--- Document section Enclosed Below ---

Sunday, January 27, 2008

Sources report: it's done

Adam Jones leaving winter ball in Venezuela, reportedly to take his physical, and is quoted in the referenced article that Bavasi informed him of the trade.

Media reports leaking out about a deal, including on and in The Seattle Times.

The trade has been completed. Adam Jones, the M's prized rookie right fielder, is heading to Baltimore as the centerpiece of a deal between the Mariners and Orioles which likely also includes reliever George Sherrill and prospect Chris Tillman, with perhaps one more minor leaguer as part of the exchange.

Let me say this, right off the bat: the Mariners may now have the best pitching staff, top to bottom, in the American League. Bedard, King Felix, Silva, Batista and Chris Washburn makes for one hell of a starting five. Buh-bye, Jeff Weaver and take a seat, Horacio Ramirez. Meanwhile, the bullpen (although weakened) includes Putz, Morrow, Green, O'Flaherty, Rowland-Smith, White, and baseball's most expensive long reliever, Ho-Ram. In combination, it appears to exceed the staffs of the Angels, Indians, Red Sox, and every other contender in the American League. At the very least, it's right up there with them.

That's the good news.

The bad news is this: the Mariners' oddly-constructed, ill-fitted, station-to-station offense appears to have become even weaker with the defection of steroid boy Guillen, the loss of minor league stud Jones and the trade of Ben Broussard. Sure, Jones was completely unproven at this level. Without question, Guillen was a cheater dogged with character issues. Certainly, Broussard was part of the DH/1B logjam that characterized the Mariners, circa 2007. Regardless, Seattle's middle-of-the-pack offense (7th in the A.L. in runs scored in 2007) has taken several steps backwards this winter. Whatever scrub or relic they dust off to play right field this year cannot replace what's been lost.

--- End of Enclosed Document section ---
--- The data Enclosed Below ---

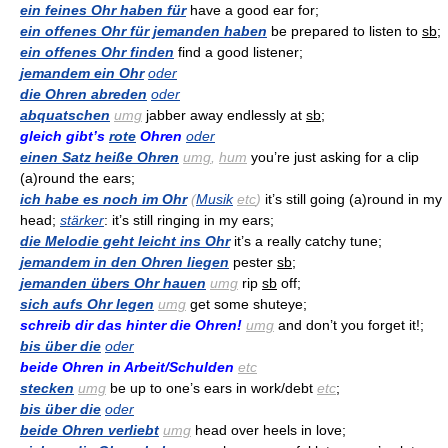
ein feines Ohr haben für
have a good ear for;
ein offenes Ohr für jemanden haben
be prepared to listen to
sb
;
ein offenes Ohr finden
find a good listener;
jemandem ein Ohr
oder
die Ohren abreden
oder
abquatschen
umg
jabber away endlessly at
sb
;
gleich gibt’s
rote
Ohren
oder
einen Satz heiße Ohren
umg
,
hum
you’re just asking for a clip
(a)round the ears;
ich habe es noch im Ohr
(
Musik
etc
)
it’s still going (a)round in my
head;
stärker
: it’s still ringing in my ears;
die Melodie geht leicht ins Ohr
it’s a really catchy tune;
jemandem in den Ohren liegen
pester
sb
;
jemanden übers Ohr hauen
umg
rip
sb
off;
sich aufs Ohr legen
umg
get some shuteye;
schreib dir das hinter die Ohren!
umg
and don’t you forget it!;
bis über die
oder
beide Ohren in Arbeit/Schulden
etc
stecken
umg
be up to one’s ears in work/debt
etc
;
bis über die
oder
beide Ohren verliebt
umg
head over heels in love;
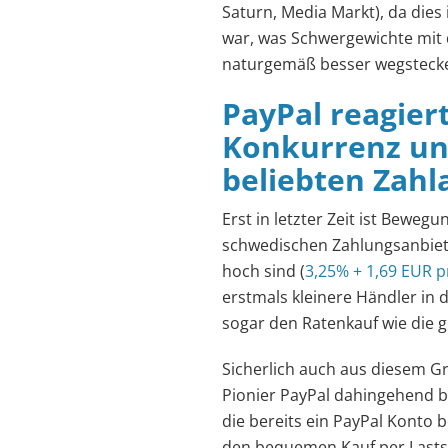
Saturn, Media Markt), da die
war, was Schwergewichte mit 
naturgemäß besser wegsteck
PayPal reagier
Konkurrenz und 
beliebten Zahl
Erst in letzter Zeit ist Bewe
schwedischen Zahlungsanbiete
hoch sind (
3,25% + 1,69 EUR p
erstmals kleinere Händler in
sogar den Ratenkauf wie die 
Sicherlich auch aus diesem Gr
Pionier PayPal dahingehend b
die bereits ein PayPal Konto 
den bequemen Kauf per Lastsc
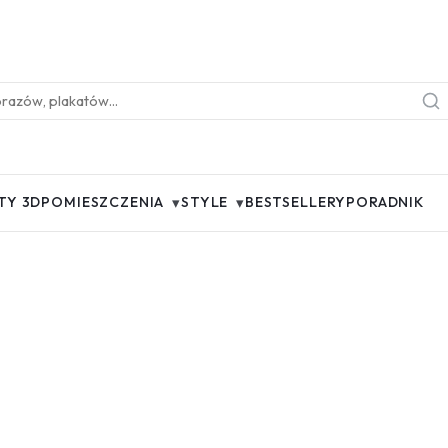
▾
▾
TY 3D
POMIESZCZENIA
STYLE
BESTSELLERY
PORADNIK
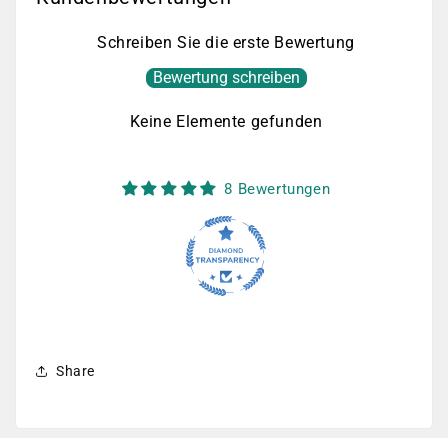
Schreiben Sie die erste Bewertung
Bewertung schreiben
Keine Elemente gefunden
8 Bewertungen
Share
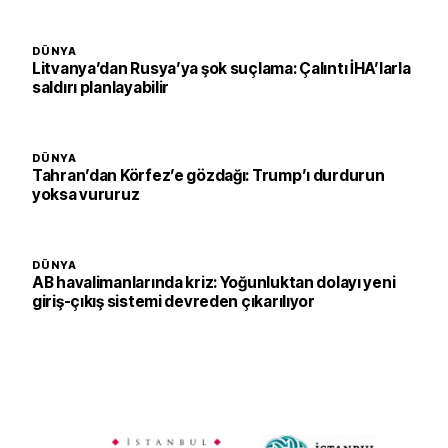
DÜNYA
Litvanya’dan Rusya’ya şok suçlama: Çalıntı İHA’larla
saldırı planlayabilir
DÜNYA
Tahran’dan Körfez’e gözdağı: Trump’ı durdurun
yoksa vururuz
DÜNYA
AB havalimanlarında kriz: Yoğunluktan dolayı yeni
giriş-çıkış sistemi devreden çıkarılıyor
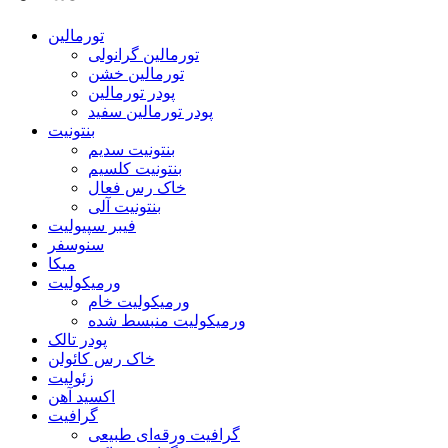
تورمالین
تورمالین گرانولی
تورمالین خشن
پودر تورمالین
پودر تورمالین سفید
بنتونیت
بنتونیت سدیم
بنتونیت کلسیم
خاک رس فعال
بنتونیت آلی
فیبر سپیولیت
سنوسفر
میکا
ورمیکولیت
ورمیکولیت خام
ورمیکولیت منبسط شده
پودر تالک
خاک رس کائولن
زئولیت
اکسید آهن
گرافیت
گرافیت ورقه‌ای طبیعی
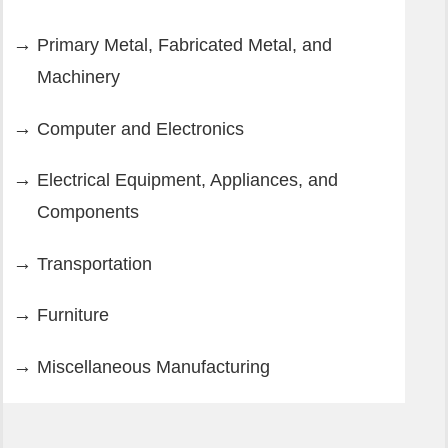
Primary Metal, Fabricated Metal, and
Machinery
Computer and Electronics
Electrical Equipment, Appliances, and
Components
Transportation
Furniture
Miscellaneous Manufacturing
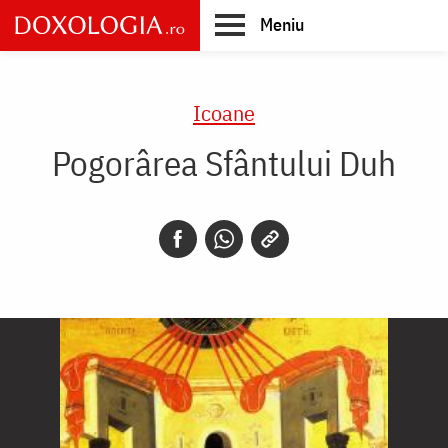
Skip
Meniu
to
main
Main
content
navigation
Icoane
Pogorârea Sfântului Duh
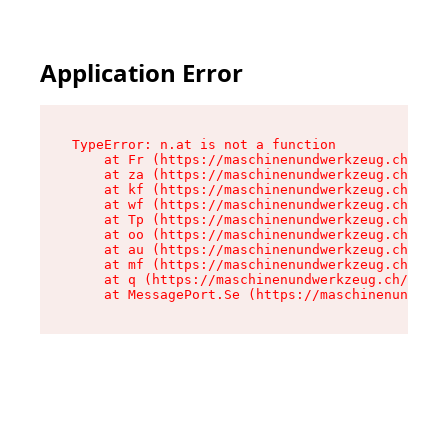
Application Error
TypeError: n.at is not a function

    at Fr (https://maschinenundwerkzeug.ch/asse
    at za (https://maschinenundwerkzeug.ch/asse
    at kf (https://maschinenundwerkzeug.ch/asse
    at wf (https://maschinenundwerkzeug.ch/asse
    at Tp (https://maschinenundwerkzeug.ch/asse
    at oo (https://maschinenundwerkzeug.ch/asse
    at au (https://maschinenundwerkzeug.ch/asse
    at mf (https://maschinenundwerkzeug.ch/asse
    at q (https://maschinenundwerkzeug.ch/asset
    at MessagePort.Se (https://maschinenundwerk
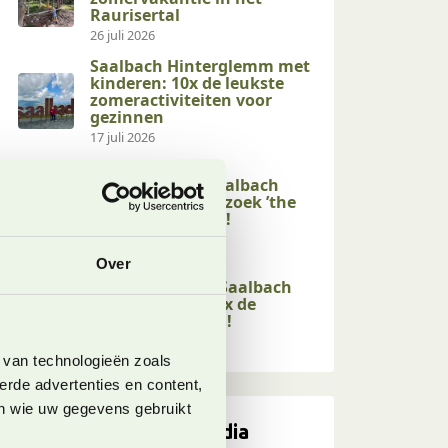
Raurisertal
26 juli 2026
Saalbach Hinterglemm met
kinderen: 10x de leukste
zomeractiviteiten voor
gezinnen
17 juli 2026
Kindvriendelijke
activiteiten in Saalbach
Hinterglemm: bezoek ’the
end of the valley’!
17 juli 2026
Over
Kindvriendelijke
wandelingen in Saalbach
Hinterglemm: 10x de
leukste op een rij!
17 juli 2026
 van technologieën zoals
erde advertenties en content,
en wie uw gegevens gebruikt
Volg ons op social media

--- End of Enclosed The data ---

▸ Exercise brief
Answer these from the Mariners trade post:
(a) In what country was Adam Jones playing winter ball?
(b) Which team is Jones heading to in the deal?
(c) Where did Seattle rank in the American League in runs scored in 2007?

▸ Answer to the exercise
(a) Venezuela
(b) The Baltimore Orioles
(c) 7th